Confusing game lists with stats
Trying to get player performance data simply by running list_games. This only provides scores and basic results, not individual player metrics.
Use list_games first to find the matchup ID. Once you have that ID, use get_game_details or list_player_stats for the actual numbers.
When It Fits, When It Doesn't
You should use this MCP if your project requires deep, structured access to historical professional basketball data—think statistics, season trends, and team composition. You need it when you can't rely on scraping a website because the data structure changes too often.
Don't use this if all you need is basic news or general league standings; those are usually available via simpler, dedicated sports feeds. Also, don't try to analyze coach performance metrics—the current tool set only covers player and team roster stats. Stick to list_players, get_season_averages, and the game-related tools for reliable results.
Questions you might have
How do I use the get_player_details tool with BallDontLie? +
You provide the specific player ID and ask for details.

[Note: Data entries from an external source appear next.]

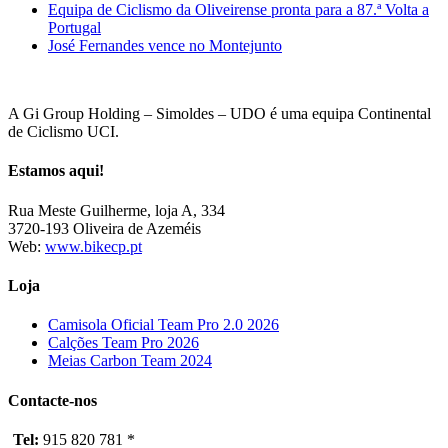
Equipa de Ciclismo da Oliveirense pronta para a 87.ª Volta a
Portugal
José Fernandes vence no Montejunto
A Gi Group Holding – Simoldes – UDO é uma equipa Continental
de Ciclismo UCI.
Estamos aqui!
Rua Meste Guilherme, loja A, 334
3720-193 Oliveira de Azeméis
Web:
www.bikecp.pt
Loja
Camisola Oficial Team Pro 2.0 2026
Calções Team Pro 2026
Meias Carbon Team 2024
Contacte-nos
Tel:
915 820 781 *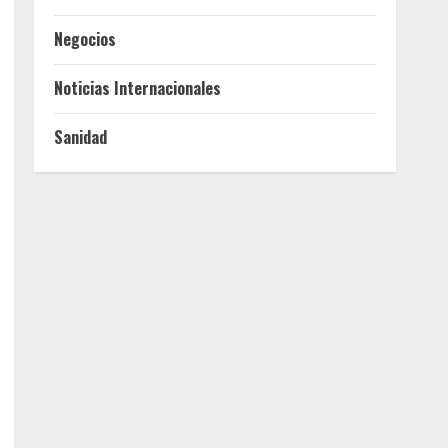
Negocios
Noticias Internacionales
Sanidad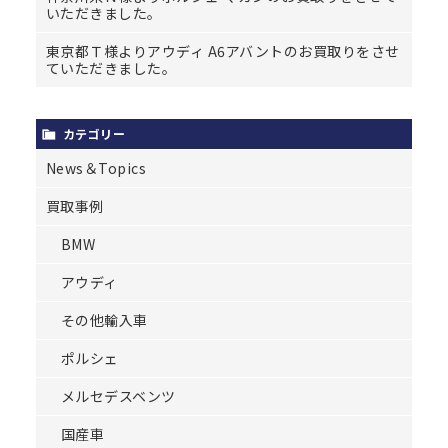
いただきました。
東京都Ｔ様よりアウディ A6アバントのお買取りをさせ
ていただきました。
カテゴリー
News＆Topics
買取事例
BMW
アウディ
その他輸入車
ポルシェ
メルセデスベンツ
国産車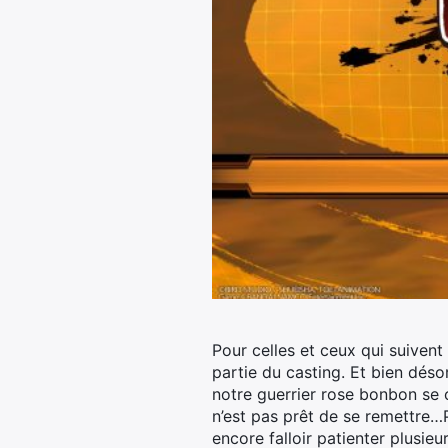
Pour celles et ceux qui suivent
partie du casting.
Et bien désor
notre guerrier rose bonbon se 
n’est pas prêt de se remettre…P
encore falloir patienter plusie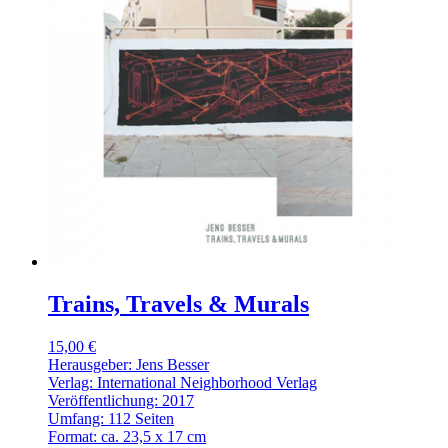
Trains, Travels & Murals
15,00 €
Herausgeber: Jens Besser
Verlag: International Neighborhood Verlag
Veröffentlichung: 2017
Umfang: 112 Seiten
Format: ca. 23,5 x 17 cm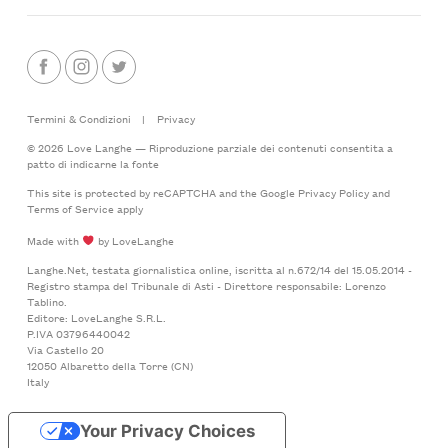
Termini & Condizioni
|
Privacy
© 2026 Love Langhe — Riproduzione parziale dei contenuti consentita a
patto di indicarne la fonte
This site is protected by reCAPTCHA and the Google
Privacy Policy
and
Terms of Service
apply
Made with
by LoveLanghe
Langhe.Net, testata giornalistica online, iscritta al n.672/14 del 15.05.2014 -
Registro stampa del Tribunale di Asti - Direttore responsabile: Lorenzo
Tablino.
Editore: LoveLanghe S.R.L.
P.IVA 03796440042
Via Castello 20
12050 Albaretto della Torre (CN)
Italy
Your Privacy Choices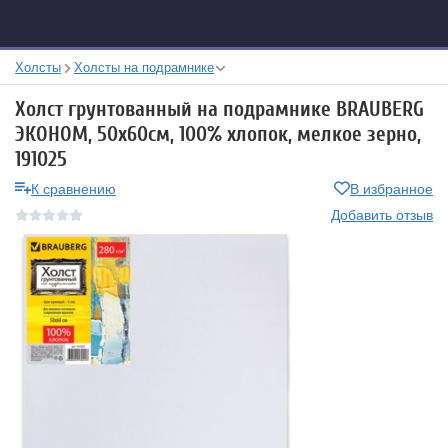
Холсты
Холсты на подрамнике
Холст грунтованный на подрамнике BRAUBERG
ЭКОНОМ, 50х60см, 100% хлопок, мелкое зерно,
191025
К сравнению
В избранное
Добавить отзыв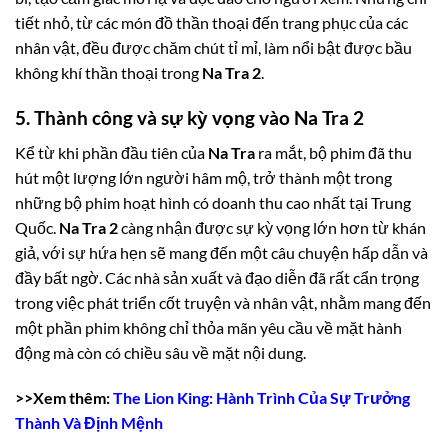
tiết nhỏ, từ các món đồ thần thoại đến trang phục của các
nhân vật, đều được chăm chút tỉ mỉ, làm nổi bật được bầu
không khí thần thoại trong
Na Tra 2
.
5. Thành công và sự kỳ vọng vào Na Tra 2
Kể từ khi phần đầu tiên của
Na Tra
ra mắt, bộ phim đã thu
hút một lượng lớn người hâm mộ, trở thành một trong
những bộ phim hoạt hình có doanh thu cao nhất tại Trung
Quốc.
Na Tra 2
càng nhận được sự kỳ vọng lớn hơn từ khán
giả, với sự hứa hẹn sẽ mang đến một câu chuyện hấp dẫn và
đầy bất ngờ. Các nhà sản xuất và đạo diễn đã rất cẩn trọng
trong việc phát triển cốt truyện và nhân vật, nhằm mang đến
một phần phim không chỉ thỏa mãn yêu cầu về mặt hành
động mà còn có chiều sâu về mặt nội dung.
>>Xem thêm:
The Lion King: Hành Trình Của Sự Trưởng
Thành Và Định Mệnh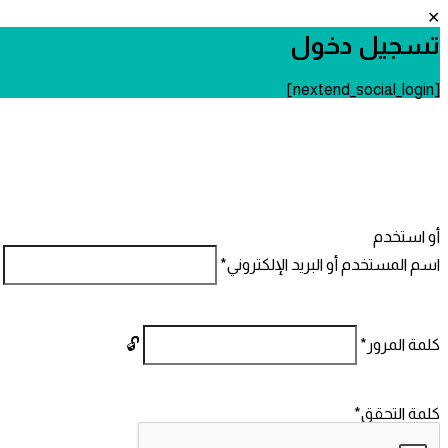
تسجيل دخول
[nextend_social_login]
أو استخدم
اسم المستخدم أو البريد الإلكتروني
*
كلمة المرور
*
كلمة التحقق
*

The agent will return metadata like their current team, height, and basic bio information.
Can list_games show me scores from last week using BallDontLie? +
Yes. You prompt the MCP to use list_games and specify a date range. It returns a list of games played, including basic outcomes for those dates.
What is required for get_game_details using BallDontLie? +
You must provide the unique ID for a game matchup. This ID usually comes from running list_games first so you know which specific game to detail.
Does list_players include retired athletes? (BallDontLie) +
Yes, list_players can search across both active and retired NBA players. Just specify the player's name or ID in your prompt.
How do I handle authentication when using tools like get_player_details? +
You must provide your dedicated BallDontLie API Key within your MCP client settings. Once connected, your agent uses this key to authenticate every request, ensuring secure access to the data.
What specific metrics does the get_season_averages tool return? +
The tool returns calculated averages for core performance indicators like points, rebounds, and assists. These figures represent a player's average contribution per game over the specified season.
Are there usage limits when I call list_player_stats frequently? +
Yes, the platform manages API usage quotas to ensure stable performance for all users. Refer to the Vinkius documentation for current rate limit details and bulk request guidelines.
How do I find unique identifiers after running list_teams? +
The tool lists every NBA team, providing both their technical names and unique IDs. You must capture these specific identifiers to target accurate data retrieval in subsequent calls.
Can I search for a specific player by name? +
Yes! Use the list_players tool and provide the name in the search parameter. Your agent will return a list of matching players with their unique IDs and metadata.
How do I see the scores for all games played on a specific date? +
Use the list_games tool and provide the date in the dates parameter (format YYYY-MM-DD). The response will include all games played on that day with their final scores.
Does the integration provide player season averages? +
Absolutely. Use the get_season_averages tool by providing the specific season year and the player IDs. This will return averaged performance metrics for the requested period.